**Directions**: Scan the entries for the word "Clip". Every line that has it should be copied.
━━ Information
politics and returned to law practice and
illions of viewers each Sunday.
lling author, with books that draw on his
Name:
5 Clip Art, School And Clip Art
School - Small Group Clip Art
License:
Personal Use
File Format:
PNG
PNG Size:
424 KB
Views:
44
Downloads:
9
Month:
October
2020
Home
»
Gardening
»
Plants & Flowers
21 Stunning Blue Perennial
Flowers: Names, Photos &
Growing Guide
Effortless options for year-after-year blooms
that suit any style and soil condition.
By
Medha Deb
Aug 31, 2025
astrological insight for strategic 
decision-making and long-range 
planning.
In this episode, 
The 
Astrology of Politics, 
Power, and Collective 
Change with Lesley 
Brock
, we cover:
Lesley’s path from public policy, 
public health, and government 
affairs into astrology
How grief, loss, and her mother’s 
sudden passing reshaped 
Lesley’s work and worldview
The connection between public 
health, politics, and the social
━━━━
**Exercise response**:
5 Clip Art, School And Clip Art
School - Small Group Clip Art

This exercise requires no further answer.